Alright. Fa real though. When’s it gonna be my turn? I’ve been spinning and turning and waiting and waiting. When’s it gonna be my turn to jump rope? Everyone around me is diving in. They’re all doing it and doing it. I’m seeing folks coupling up. I watching people getting engaged. I hear of people getting promotions and raises and taking trips and celebrating life. So what’s up with me? When’s it gonna be my turn?
My arms are tired from turning these heavy ropes. I’ve been turning rope for a long time now. I’d been on the sidelines for a while, watching folks jump into the middle of life, going and doing and living. Not surviving . . . living. Ever so slowly, like a friggin turtle stuck in quicksand, I made my way from the sidelines, and now I’m positioned just at the cusp of a breakthrough . . . I think. My turtle-like crawl took many, many years and now I’m here. Turning rope. Stuck. And I’m watching highly skilled, risk-taking, go get em jumpers, jump higher and farther and faster than me. And I don’t get it. I’m highly skilled. I’m go get em. I jump high too. When’s it gonna be my turn to jump rope?
I’m not double-handed anymore. I turn rope with the best of them now. I practiced and practiced until I got good. Real good. I paid my dues. I’ve come far. It just happened at break lightening-less speed. If someone would just recognize my talents. My work ethic. My skills. I’m sure I’d be the jumper in the middle of the jumping field too. I’d be tripping and stumbling over other jumpers’ feet, but at least I’d be jumping right alongside them.
I see them. I see how they watch the rope, waiting until just the right moment, when the rope is up, and the opportunity to strike presents itself. Then in they go. No hesitation. No concentration. They just go for it. They jump in the middle of the double ropes, ready or not, and go at it . . . while rope turners, like me . . . turn rope.
We rope turners . . . we’re cautious, hence our turtle-like stealth.
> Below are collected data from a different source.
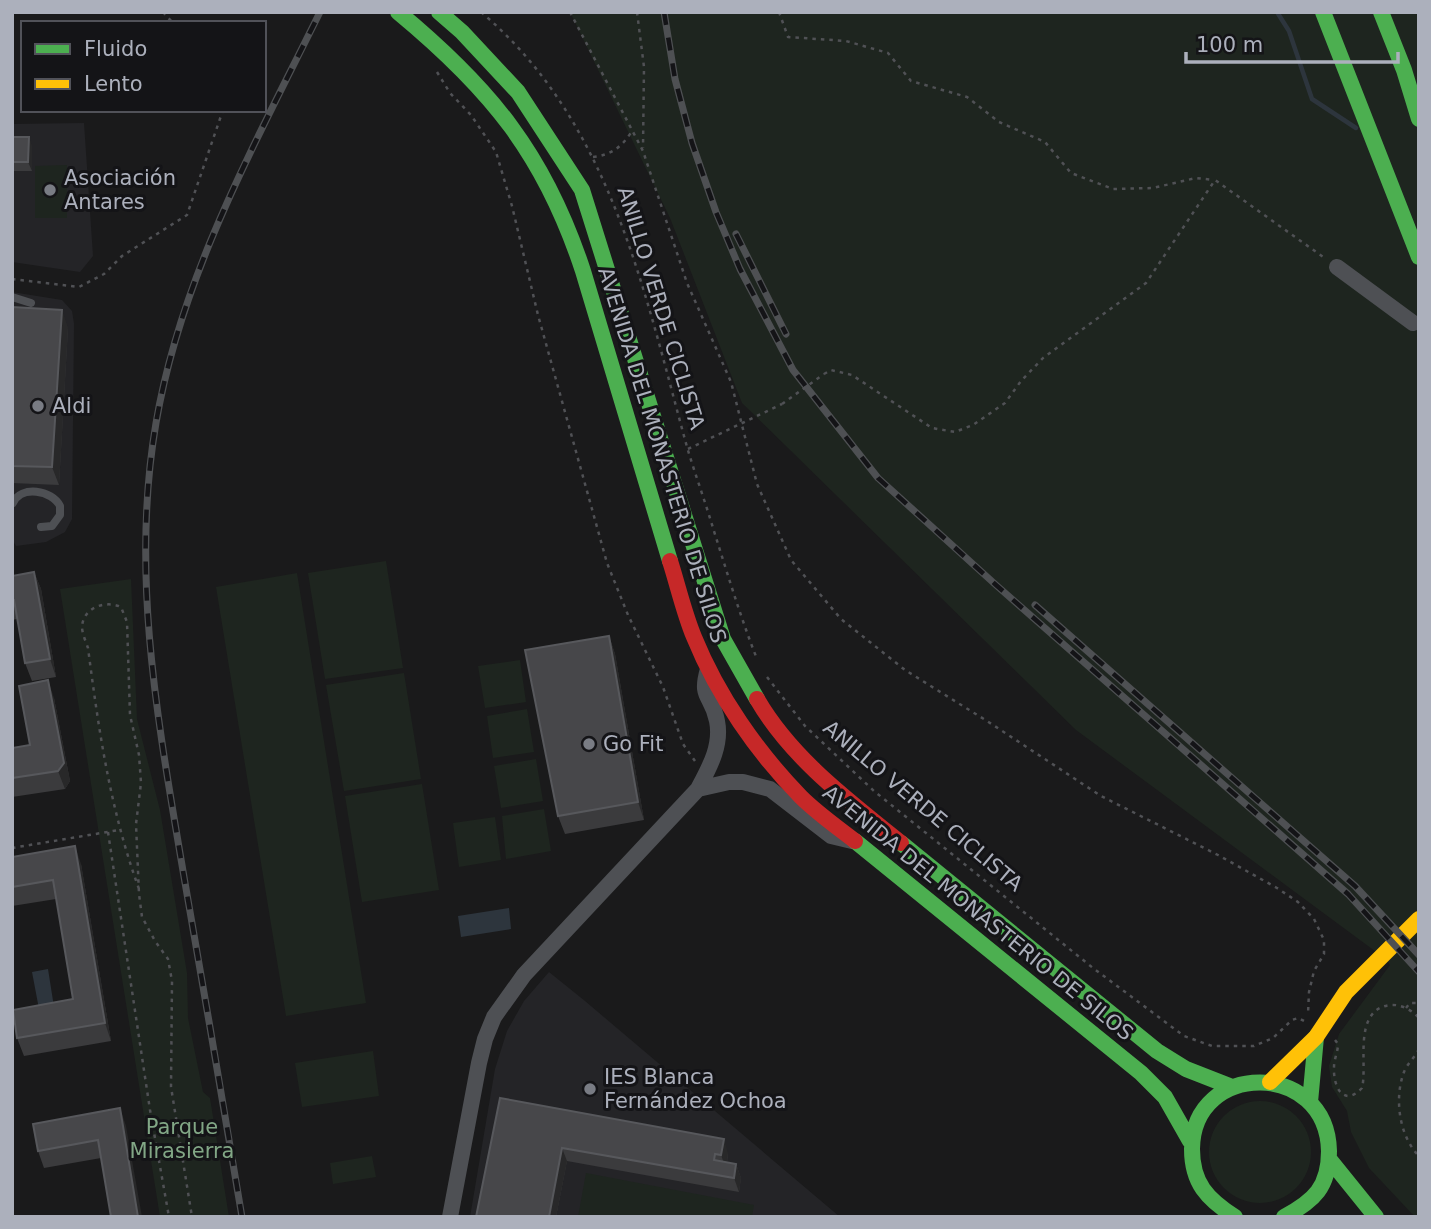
<svg xmlns="http://www.w3.org/2000/svg" width="1431" height="1229" viewBox="0 0 1431 1229" font-family="'DejaVu Sans',sans-serif">
	<style>
		.built { fill: #242427 }
		.green { fill: #1e251f }
		.water { fill: #2d353d }
		.lines { fill: none; stroke-linecap: round; stroke-linejoin: round }
		.stream { stroke: #2d353d; stroke-width: 4.5 }
		.path { stroke: #505155; stroke-width: 2.5; stroke-dasharray: 3.5 5; stroke-linecap: butt }
		.lane { stroke: #4e5054; stroke-width: 8 }
		.street { stroke: #4e5054; stroke-width: 16 }
		.fast { stroke: #4caf50; stroke-width: 16 }
		.slow { stroke: #ffc107; stroke-width: 16 }
		.jam { stroke: #c62828; stroke-width: 16 }
		.rail-casing { stroke: #4e5053; stroke-width: 7 }
		.rail { stroke: #141417; stroke-width: 4.5; stroke-dasharray: 13; stroke-linecap: butt }
		.path-bridge { stroke: #505155; stroke-width: 2.5; stroke-dasharray: 3.5 5; stroke-linecap: butt }
		.wall { fill: #3b3b3d }
		.shaded-wall { fill: #282829 }
		.building { fill: #47474a; stroke: #57585c; stroke-width: 2 }
		.poi-dot { fill: #797c84; stroke: #141417; stroke-width: 2.5 }
		.labels { text-anchor: middle; dominant-baseline: central; stroke-width: 6; stroke-linejoin: round; paint-order: stroke }
		.poi-label { font-size: 21px; fill: #acb0bc; stroke: #141417; text-anchor: start }
		.street-label { font-size: 21px; fill: #acb0bc; stroke: #141417 }
		.park-label { font-size: 21px; fill: #82a786; stroke: #141417 }
	</style>
	<rect width="100%" height="100%" fill="#1a1a1b"/>
	<!-- built -->
	<path class="built" d="M84,123L93,256L80,272L12,262V124Z
		M12,292L62,300L72,311L74,324L72,519L65,532L46,542L16,546L12,539Z
		M549,972L585,1001L840,1217H470L495,1069L507,1031L524,1001Z"/>
	<!-- green -->
	<path class="green" d="M570,12H1419V1217H1415L1369,1168L1351,1132L1347,1111L1332,1087L1329,1066L1339,1034L1390,965L1387,960L1076,730L742,403L670,218Z
		M67,165V218H35V166Z
		M386,561L403,668L325,679L308,573Z
		M297,573L366,1003L286,1016L216,587Z
		M131,579L137,719L160,810L187,973L188,1018L203,1092L210,1098L229,1217H160L60,589Z
		M520,660L526,702L485,708L478,666Z
		M404,673L421,779L344,791L326,685Z
		M527,709L534,752L493,758L487,716Z
		M536,759L543,801L501,808L494,766Z
		M422,784L439,890L362,902L345,796Z
		M544,809L551,851L506,859L502,816Z
		M495,817L501,860L459,867L453,823Z
		M373,1051L379,1096L302,1107L295,1063Z
		M1209 1152a51 51 0 1 1 102 0a51 51 0 1 1-102 0Z
		M372,1156L376,1177L333,1184L330,1163Z
		M586,1173L754,1205L752,1217H578Z"/>
	<!-- water -->
	<path class="water" d="M509,908L511,929L461,937L458,916Z
		M48,969L54,1007L39,1009L32,972Z"/>
	<g class="lines">
		<!-- stream -->
		<path class="stream" d="M1277,12L1289,31L1312,99L1356,128"/>
		<!-- path -->
		<path class="path" d="M163,12L173,23
			M481,12C611,122 644,291 687,447C695,474 705,501 713,528C727,572 740,616 757,659
			M570,12L643,151L687,283L731,382L757,484L791,560L841,619L905,670L987,721L1101,796L1218,855L1277,888L1298,902L1314,919L1324,940V954L1314,971L1309,992L1308,1014
			M637,12L644,67L643,148
			M779,12L788,37L846,41L888,53L911,81L967,97L999,122L1045,142L1071,173L1113,189L1153,188L1196,178L1214,180
			M437,72L450,93L471,115L496,152L512,206L538,315L607,563L628,615L663,687L683,744L695,761
			M593,157C611,155 622,147 632,131
			M12,279L79,287L104,274L122,256L187,215L223,110
			M824,374L831,370L852,375L932,428L955,432L973,425L1005,403L1021,381L1043,358L1146,283L1215,180L1326,259
			M688,449L782,404
			M767,677L805,726L874,791L1093,968L1184,1036L1212,1046H1254L1273,1038L1292,1020L1298,1018L1306,1022
			M108,832L150,1110L169,1217
			M12,848L119,830
			M139,889C110,809 99,732 88,648C86,642 82,633 82,627C83,607 106,600 121,607L127,622L130,715L139,755L141,783L136,824L139,894L142,917L155,941L168,959L172,981L171,1087L192,1217
			M1406,1008L1410,1003H1419
			M1335,1040L1338,1044C1338,1052 1334,1059 1334,1067C1333,1086 1343,1108 1362,1088C1368,1064 1352,1010 1390,1005C1401,1004 1412,1010 1419,1018
			M1419,1049C1415,1057 1407,1064 1404,1072C1394,1098 1399,1136 1419,1156"/>
		<!-- lane -->
		<path class="lane" d="M12,297L31,303
			M13,503C21,485 52,490 60,506V515L52,526L41,527"/>
		<!-- street -->
		<path class="street" d="M1337,267L1413,323
			M698,789L729,782H743L770,789L831,836L852,841
			M450,1217L479,1063L485,1039L494,1017L524,975L698,789C709,768 722,746 717,721C712,694 699,700 708,669"/>
		<!-- fast -->
		<path class="fast" d="M398,12C491,89 545,155 583,271L670,561
			M439,12L462,32L518,92L582,190L723,639L757,699
			M1323,12L1419,257
			M1381,12L1404,70L1419,119
			M855,841L1141,1073L1165,1097L1190,1141
			M901,843L1157,1051L1186,1069L1232,1087
			M1310,1102L1316,1037
			M1330,1160L1376,1217
			M1235,1217C1207,1199 1192,1183 1192,1149C1193,1060 1327,1060 1329,1151C1329,1187 1314,1201 1284,1217"/>
		<!-- slow -->
		<path class="slow" d="M1270,1082L1316,1037L1346,992L1419,919"/>
		<!-- jam -->
		<path class="jam" d="M670,561C678,586 684,613 694,637C718,696 757,752 801,797C817,813 837,827 855,841
			M757,699C791,758 849,801 901,843"/>
		<!-- rail casing -->
		<g class="rail-casing">
			<path id="rail" d="M664,12L675,79L692,143L716,212L740,269L793,370L878,478L996,585L1348,894L1419,972
				M736,234L786,334
				M1035,605L1355,886L1419,955
				M242,1217C223,1102 203,986 183,871C158,722 130,574 156,423C181,276 255,144 320,12"/>
		</g>
		<!-- rail -->
		<use href="#rail" class="rail"/>
		<!-- path-bridge -->
		<path class="path-bridge" d="M782,404L824,374"/>
	</g>
	<!-- wall -->
	<path class="wall" d="M12,137L32,146V171H12Z
		M12,307L68,328L59,485L12,483Z
		M34,572L41,589L56,677L32,681L25,663L17,619L12,620V576Z
		M609,636L615,654L644,820L565,834L558,816Z
		M54,698L70,781L65,789L12,797V748L30,745Z
		M12,857L81,864L111,1041L24,1056L17,1038L73,999L56,899L12,906Z
		M500,1098L728,1153L727,1163L736,1164L741,1178L739,1192L567,1161L556,1217H476Z
		M126,1126L101,1158L44,1168L38,1151Z"/>
	<!-- shaded-wall -->
	<path class="shaded-wall" d="M29,137L32,146V171L28,162Z
		M62,310L68,328L59,485L52,467Z
		M34,572L41,589L56,677L50,659Z
		M609,636L615,654L644,820L638,802Z
		M48,680L54,698L70,781L65,789L58,771Z
		M75,846L81,864L111,1041L105,1023Z
		M120,1108L126,1126L142,1217H138Z
		M724,1139L728,1153L726,1169L721,1155Z
		M562,1148L567,1161L556,1217H549Z
		M736,1164L741,1178L739,1192L734,1178Z"/>
	<!-- building -->
	<path class="building" d="M12,137H29L28,162H12Z
		M12,307L62,310L52,467L12,466Z
		M34,572L50,659L25,663L14,600H12V576Z
		M609,636L638,802L558,816L525,650Z
		M48,680L64,763L58,771L12,778V748L30,745L19,686Z
		M75,846L105,1023L17,1038L13,1010L73,999L53,880L12,887V857Z
		M500,1098L724,1139L721,1155L715,1154L714,1160L736,1164L734,1178L562,1148L549,1217H476Z
		M120,1108L138,1217H111L98,1140L38,1151L33,1124Z"/>
	<!-- markers -->
	<g class="poi-dot">
		<circle cx="50" cy="190" r="7"/>
		<circle cx="38" cy="406" r="7"/>
		<circle cx="589" cy="744" r="7"/>
		<circle cx="590" cy="1089" r="7"/>
	</g>
	<g class="labels">
		<!-- poi labels -->
		<g class="poi-label">
			<text x="64" y="178">Asociación<tspan x="64" dy="24">Antares</tspan></text>
			<text x="52" y="406">Aldi</text>
			<text x="603" y="744">Go Fit</text>
			<text x="604" y="1077">IES Blanca<tspan x="604" dy="24">Fernández Ochoa</tspan></text>
		</g>
		<!-- street labels -->
		<g class="street-label">
			<text transform="translate(661 308) rotate(73)">ANILLO VERDE CICLISTA</text>
			<text transform="translate(662 455) rotate(73)">AVENIDA DEL MONASTERIO DE SILOS</text>
			<text transform="translate(923 806) rotate(40)">ANILLO VERDE CICLISTA</text>
			<text transform="translate(978 913) rotate(39)">AVENIDA DEL MONASTERIO DE SILOS</text>
		</g>
		<!-- park labels -->
		<g class="park-label">
			<text x="182" y="1127">Parque<tspan x="182" dy="24">Mirasierra</tspan></text>
		</g>
	</g>
	<!-- border -->
	<rect width="1431" height="1229" fill="none" stroke="#acb0bc" stroke-width="28"/>
	<!-- legend -->
	<rect x="21" y="21" width="245" height="91" fill="#141417" stroke="#515259" stroke-width="2"/>
	<rect x="35" y="44" width="35" height="10" fill="#4caf50" stroke="#515259" stroke-width="2"/>
	<text x="84" y="56" font-size="21" fill="#acb0bc">Fluido</text>
	<rect x="35" y="79" width="35" height="10" fill="#ffc107" stroke="#515259" stroke-width="2"/>
	<text x="84" y="91" font-size="21" fill="#acb0bc">Lento</text>
	<!-- scale -->
	<path d="M1186 52v10h212v-10" fill="none" stroke="#acb0bc" stroke-width="3.5"/>
	<text x="1196" y="52" font-size="21" fill="#acb0bc" stroke="#141417" stroke-width="5" paint-order="stroke">100 m</text>
</svg>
We observe, research, learn, take classes, ask opinions, think about it a lot, write pros and cons lists, and seek everyone’s advice about when we should drop the ropes and jump . . . right in the middle. Without a net. Just go for it. We long to double dutch our souls away, getting our heart rates up, seeking all the thrills that life has to offer. We long to drop the heavy ropes, rest our arms and go for it. We long to take a risk. Take the plunge and jump.
I guess my turn will come when I take that chance on myself. My turn will come when I get disgusted and tired of being tired, of watching the jumpers jump higher and higher, of not experiencing new things by jumping right in there with the rest of them. My turn will come when I finally watch one rope go up, take that chance and jump right in. No hesitation. No concentration.